::: INPUT MATERIAL :::

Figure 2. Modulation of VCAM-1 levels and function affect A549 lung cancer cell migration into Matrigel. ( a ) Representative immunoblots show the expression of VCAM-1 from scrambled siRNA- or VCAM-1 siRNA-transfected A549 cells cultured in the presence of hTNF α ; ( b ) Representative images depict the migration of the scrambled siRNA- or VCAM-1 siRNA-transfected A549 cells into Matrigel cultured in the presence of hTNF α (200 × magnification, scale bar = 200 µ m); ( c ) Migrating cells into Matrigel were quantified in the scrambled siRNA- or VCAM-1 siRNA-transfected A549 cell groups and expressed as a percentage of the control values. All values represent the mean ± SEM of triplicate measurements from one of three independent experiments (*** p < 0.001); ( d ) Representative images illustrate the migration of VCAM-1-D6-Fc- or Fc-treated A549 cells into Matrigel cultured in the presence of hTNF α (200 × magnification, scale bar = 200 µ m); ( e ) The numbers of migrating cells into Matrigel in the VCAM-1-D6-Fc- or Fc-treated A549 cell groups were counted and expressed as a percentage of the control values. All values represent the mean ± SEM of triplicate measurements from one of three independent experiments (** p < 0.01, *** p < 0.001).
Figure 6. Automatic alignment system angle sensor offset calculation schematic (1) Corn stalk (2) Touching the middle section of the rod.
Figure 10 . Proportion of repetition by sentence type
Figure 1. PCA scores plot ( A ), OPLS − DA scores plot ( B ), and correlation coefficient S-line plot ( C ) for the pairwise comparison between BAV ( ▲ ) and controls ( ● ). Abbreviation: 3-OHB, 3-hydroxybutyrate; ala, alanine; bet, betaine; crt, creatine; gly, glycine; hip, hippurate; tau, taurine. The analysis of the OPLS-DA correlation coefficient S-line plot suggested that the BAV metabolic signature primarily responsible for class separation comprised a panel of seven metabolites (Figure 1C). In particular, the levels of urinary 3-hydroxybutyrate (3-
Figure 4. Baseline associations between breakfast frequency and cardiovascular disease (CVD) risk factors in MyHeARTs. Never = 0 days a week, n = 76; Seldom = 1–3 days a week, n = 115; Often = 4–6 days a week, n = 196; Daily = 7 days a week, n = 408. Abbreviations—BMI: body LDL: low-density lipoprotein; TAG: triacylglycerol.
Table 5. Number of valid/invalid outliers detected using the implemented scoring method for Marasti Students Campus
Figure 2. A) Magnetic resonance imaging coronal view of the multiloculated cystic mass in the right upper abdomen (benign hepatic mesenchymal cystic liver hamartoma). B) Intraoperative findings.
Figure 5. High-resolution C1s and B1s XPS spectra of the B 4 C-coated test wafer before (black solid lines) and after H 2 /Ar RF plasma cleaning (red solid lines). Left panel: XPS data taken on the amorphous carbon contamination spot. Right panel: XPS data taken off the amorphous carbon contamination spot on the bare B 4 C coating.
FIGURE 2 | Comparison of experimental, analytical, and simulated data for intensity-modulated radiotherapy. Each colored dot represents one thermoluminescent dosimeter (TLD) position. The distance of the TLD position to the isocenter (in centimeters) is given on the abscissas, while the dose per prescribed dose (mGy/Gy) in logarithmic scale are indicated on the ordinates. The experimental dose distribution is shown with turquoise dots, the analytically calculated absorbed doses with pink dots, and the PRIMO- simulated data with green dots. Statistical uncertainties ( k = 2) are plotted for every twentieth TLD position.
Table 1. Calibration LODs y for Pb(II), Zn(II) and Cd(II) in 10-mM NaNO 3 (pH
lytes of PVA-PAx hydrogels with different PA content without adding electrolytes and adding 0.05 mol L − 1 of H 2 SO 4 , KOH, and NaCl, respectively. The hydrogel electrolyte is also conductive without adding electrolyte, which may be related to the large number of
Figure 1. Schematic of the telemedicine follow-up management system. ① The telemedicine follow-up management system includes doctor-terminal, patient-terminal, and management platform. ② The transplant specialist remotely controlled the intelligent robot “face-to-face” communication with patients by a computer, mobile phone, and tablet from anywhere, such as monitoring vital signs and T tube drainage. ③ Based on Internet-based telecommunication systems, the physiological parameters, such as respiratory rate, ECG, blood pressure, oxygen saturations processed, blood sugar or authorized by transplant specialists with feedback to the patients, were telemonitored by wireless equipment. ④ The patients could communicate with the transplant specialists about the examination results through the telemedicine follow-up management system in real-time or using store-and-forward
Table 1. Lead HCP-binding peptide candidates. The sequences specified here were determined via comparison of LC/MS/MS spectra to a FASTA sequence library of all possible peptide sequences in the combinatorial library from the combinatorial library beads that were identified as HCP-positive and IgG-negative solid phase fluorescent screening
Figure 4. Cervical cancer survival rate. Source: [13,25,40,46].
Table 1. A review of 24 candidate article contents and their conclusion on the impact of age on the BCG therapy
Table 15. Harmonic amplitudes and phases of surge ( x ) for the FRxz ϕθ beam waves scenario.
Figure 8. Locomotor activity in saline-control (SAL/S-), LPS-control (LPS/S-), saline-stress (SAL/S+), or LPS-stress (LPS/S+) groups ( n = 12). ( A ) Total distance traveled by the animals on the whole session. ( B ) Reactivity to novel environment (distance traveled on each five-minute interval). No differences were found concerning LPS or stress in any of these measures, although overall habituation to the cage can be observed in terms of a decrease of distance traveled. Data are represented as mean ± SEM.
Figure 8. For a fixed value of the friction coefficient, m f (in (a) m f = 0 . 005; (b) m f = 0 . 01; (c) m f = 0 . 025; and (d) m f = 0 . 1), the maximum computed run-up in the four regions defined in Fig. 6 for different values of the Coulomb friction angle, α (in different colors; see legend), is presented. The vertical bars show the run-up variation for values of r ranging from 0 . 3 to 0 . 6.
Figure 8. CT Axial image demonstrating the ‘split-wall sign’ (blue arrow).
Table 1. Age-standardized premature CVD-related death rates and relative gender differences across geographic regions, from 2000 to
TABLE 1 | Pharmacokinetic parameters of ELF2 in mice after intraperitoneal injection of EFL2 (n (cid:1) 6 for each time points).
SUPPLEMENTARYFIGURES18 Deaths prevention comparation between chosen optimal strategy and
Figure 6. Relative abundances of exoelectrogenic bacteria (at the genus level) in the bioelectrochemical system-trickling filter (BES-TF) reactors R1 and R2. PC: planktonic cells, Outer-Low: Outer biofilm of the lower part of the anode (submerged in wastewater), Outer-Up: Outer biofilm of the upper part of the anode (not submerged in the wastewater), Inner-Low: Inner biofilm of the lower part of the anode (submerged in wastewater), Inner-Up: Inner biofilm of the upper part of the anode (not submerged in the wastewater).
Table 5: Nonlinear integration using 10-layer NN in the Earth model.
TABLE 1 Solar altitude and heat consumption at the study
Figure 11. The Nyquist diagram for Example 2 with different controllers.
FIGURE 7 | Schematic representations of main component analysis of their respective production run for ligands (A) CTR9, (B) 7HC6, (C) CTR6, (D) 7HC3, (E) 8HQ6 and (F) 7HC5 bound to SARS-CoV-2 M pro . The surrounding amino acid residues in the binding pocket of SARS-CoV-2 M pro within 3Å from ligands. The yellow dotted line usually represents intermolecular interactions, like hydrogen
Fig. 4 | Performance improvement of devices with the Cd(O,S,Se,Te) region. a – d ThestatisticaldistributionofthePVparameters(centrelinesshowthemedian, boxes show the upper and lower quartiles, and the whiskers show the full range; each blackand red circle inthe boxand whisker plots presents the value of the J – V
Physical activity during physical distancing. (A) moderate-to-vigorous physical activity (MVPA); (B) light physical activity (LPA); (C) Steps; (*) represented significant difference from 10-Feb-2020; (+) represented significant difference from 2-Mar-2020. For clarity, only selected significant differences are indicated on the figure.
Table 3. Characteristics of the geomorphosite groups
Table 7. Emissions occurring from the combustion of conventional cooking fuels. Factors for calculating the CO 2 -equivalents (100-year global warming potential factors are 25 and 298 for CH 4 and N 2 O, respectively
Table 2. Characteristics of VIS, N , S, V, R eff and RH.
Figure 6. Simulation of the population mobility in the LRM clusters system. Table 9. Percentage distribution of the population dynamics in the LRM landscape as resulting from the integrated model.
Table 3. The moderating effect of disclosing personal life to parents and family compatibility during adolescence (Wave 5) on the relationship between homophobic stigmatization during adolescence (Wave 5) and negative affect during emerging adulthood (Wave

:::

Tally the lines of the listing that include "model". Nothing but the resulting number should be returned.

2